Task brief: Below are the records; copy each line in which "rect" occurs.

Data records:
═══

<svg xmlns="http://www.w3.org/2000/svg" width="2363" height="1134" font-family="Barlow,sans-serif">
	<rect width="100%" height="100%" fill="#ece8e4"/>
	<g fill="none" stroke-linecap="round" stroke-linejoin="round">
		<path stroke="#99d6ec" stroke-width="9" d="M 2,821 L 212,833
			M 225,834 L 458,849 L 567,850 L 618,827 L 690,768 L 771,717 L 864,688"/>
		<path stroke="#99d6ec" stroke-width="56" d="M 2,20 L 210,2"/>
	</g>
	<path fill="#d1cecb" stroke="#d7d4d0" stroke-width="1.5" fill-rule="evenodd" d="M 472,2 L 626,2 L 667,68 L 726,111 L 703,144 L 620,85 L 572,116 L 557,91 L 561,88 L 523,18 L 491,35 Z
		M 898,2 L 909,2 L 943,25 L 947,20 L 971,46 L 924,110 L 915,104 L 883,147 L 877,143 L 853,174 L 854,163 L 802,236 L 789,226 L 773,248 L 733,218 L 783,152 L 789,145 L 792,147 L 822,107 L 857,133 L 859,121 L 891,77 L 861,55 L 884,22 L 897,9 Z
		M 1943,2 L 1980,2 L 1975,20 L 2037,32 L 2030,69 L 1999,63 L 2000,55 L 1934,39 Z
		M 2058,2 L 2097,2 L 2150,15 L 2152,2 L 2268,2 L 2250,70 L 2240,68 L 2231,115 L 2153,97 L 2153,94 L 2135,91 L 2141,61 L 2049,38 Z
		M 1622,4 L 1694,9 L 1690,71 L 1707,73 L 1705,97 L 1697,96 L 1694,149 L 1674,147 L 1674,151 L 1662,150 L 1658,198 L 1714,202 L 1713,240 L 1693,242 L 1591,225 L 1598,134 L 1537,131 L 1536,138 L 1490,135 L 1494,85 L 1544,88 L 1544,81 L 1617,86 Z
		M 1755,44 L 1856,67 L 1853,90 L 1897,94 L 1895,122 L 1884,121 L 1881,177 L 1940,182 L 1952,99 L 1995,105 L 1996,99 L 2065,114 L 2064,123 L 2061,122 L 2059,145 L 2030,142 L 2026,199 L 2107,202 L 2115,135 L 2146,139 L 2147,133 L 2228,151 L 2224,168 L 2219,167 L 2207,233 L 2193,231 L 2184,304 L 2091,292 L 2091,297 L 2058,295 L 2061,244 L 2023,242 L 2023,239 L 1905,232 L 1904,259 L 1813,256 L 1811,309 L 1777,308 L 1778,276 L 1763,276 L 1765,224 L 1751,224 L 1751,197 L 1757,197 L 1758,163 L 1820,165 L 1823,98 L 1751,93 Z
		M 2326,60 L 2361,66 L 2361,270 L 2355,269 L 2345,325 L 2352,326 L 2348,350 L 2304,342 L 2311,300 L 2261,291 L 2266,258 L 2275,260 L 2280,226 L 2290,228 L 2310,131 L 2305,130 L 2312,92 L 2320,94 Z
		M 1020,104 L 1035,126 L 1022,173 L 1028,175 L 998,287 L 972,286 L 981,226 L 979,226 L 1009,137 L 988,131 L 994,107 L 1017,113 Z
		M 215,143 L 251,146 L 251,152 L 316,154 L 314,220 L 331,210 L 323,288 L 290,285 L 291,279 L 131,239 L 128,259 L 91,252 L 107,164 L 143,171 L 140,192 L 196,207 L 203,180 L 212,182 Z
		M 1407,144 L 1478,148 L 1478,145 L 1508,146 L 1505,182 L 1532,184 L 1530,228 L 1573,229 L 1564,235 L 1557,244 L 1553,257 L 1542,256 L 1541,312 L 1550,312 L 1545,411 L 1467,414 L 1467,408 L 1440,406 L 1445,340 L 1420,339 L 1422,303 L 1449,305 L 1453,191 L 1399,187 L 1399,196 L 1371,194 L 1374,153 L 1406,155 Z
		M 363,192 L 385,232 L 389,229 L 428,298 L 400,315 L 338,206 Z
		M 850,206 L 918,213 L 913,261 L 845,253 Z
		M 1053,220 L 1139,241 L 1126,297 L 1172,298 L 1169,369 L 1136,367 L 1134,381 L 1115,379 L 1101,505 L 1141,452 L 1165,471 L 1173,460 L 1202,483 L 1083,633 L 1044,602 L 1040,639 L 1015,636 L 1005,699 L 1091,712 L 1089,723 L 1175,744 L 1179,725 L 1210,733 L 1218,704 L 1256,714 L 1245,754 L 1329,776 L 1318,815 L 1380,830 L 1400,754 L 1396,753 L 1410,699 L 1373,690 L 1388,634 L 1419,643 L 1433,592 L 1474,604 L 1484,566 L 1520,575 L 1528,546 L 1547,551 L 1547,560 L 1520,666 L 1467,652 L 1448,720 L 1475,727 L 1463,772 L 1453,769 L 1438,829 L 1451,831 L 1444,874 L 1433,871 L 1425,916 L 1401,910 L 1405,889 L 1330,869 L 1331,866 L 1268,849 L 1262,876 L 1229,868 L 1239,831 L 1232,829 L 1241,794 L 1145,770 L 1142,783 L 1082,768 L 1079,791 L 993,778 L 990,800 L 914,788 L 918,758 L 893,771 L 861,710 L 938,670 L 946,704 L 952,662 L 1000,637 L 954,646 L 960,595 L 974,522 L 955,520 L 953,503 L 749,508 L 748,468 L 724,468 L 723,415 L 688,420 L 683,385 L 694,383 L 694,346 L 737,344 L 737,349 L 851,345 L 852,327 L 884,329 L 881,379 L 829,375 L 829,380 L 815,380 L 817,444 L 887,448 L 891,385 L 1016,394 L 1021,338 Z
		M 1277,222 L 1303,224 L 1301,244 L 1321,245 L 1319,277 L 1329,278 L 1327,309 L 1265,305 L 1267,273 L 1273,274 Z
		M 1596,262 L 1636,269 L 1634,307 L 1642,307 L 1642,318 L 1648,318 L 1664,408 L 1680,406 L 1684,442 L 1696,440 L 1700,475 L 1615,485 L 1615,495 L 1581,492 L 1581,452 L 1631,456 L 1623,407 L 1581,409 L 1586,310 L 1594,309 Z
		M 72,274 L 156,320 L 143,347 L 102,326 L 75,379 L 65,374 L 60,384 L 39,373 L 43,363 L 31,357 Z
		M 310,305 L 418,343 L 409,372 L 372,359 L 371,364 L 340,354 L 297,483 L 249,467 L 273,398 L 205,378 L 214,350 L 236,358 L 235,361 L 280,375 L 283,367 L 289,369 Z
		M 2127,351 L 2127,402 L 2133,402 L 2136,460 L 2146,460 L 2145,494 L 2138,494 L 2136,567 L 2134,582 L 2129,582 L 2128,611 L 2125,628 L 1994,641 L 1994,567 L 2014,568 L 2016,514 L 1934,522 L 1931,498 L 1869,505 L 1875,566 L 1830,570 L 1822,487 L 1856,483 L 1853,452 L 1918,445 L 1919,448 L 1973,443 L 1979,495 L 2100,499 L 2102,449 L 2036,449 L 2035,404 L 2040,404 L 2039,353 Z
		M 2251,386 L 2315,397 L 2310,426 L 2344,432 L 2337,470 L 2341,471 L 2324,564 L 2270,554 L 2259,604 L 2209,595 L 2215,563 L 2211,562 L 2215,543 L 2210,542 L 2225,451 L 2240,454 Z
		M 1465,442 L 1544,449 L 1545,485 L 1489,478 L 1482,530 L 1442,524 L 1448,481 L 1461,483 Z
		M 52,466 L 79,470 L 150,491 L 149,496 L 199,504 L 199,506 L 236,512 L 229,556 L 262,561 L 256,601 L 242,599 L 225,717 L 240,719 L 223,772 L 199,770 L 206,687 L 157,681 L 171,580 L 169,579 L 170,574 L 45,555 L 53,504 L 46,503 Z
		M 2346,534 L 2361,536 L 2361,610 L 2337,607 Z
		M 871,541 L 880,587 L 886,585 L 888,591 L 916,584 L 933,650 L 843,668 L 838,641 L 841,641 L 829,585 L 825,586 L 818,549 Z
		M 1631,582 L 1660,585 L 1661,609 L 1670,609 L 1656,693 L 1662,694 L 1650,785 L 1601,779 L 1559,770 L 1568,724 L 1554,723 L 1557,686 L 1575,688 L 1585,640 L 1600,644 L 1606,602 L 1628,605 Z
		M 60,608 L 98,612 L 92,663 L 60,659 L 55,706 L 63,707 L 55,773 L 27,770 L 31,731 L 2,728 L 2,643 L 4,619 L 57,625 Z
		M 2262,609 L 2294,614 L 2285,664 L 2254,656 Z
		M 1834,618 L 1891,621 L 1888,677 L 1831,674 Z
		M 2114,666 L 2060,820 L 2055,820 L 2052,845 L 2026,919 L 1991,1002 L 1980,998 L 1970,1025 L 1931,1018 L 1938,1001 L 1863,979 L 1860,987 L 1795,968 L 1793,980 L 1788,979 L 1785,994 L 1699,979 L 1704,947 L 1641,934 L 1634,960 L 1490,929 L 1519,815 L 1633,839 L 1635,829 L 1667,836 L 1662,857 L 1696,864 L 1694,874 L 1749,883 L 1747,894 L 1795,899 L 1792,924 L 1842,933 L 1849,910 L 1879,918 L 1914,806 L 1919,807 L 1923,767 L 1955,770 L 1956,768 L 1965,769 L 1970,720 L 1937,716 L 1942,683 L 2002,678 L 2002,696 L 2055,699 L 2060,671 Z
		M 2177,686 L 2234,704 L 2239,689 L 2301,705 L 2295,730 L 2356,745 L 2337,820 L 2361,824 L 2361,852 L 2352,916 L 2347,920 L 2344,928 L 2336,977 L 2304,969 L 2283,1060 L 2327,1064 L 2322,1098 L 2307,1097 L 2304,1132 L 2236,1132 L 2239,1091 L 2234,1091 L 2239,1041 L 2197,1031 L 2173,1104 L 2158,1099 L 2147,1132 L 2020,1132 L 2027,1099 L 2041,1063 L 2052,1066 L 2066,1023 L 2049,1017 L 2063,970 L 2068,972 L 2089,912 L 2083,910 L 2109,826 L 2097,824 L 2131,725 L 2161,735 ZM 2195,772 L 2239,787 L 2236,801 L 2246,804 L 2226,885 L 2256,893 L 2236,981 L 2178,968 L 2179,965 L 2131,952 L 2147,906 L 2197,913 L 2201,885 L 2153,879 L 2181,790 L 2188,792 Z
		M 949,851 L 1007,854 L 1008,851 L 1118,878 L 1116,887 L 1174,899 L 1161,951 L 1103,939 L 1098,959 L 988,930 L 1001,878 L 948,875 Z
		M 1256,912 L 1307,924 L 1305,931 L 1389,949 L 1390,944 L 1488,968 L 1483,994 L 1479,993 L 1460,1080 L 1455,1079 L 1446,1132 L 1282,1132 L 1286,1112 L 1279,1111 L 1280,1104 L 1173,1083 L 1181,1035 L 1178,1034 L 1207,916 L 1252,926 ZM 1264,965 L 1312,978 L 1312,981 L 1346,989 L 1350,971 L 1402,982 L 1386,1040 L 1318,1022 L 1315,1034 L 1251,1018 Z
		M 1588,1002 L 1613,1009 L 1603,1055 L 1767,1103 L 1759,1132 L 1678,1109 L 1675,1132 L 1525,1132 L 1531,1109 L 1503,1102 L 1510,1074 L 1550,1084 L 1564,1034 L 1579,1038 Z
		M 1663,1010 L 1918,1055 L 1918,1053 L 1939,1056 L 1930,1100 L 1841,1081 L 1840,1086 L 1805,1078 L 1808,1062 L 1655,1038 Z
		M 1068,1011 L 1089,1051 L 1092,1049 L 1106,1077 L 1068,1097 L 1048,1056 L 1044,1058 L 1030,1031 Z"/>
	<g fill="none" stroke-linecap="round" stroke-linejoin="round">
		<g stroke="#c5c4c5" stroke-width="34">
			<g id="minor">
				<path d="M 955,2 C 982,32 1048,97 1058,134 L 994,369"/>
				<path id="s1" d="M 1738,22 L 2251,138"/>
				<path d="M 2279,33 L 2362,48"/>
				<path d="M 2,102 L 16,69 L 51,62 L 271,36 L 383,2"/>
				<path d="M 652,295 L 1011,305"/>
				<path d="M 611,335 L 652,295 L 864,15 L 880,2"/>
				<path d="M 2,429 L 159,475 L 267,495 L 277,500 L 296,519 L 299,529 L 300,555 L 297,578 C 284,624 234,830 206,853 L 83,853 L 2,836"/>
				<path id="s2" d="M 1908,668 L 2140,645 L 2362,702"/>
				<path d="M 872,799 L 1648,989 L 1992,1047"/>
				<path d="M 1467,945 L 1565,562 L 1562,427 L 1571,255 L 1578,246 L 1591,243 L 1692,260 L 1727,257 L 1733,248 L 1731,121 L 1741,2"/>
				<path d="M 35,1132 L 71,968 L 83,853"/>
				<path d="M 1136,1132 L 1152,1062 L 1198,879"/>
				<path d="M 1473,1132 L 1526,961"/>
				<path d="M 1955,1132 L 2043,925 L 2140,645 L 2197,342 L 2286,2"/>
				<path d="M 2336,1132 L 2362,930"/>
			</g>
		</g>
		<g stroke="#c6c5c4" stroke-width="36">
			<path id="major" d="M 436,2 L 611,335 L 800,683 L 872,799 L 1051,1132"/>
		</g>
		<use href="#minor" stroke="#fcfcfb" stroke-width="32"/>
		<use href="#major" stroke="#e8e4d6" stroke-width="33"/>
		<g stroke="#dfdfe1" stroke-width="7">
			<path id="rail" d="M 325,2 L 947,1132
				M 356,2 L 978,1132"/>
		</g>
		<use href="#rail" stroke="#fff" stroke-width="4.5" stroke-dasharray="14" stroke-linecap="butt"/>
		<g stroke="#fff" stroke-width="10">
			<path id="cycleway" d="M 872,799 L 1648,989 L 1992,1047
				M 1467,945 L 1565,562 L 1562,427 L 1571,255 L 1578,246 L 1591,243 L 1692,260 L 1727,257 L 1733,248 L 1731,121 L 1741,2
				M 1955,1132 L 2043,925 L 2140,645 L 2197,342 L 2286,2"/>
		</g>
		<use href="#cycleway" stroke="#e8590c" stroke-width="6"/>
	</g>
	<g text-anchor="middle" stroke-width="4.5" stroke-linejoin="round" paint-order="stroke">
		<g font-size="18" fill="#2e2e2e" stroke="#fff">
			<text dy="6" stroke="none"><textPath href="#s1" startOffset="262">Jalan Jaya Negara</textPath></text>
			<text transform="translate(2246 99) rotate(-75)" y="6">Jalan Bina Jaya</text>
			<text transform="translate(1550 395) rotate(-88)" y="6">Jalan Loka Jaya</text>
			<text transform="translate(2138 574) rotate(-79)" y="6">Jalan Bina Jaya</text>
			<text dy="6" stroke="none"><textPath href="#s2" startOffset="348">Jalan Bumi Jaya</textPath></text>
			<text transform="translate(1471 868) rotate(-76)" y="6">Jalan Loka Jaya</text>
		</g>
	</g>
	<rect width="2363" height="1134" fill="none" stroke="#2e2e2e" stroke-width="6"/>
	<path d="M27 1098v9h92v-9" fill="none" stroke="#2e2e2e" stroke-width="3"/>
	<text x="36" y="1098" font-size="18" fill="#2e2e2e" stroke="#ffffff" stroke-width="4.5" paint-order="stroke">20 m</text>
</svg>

═══

Written answer:
	<rect width="100%" height="100%" fill="#ece8e4"/>
	<rect width="2363" height="1134" fill="none" stroke="#2e2e2e" stroke-width="6"/>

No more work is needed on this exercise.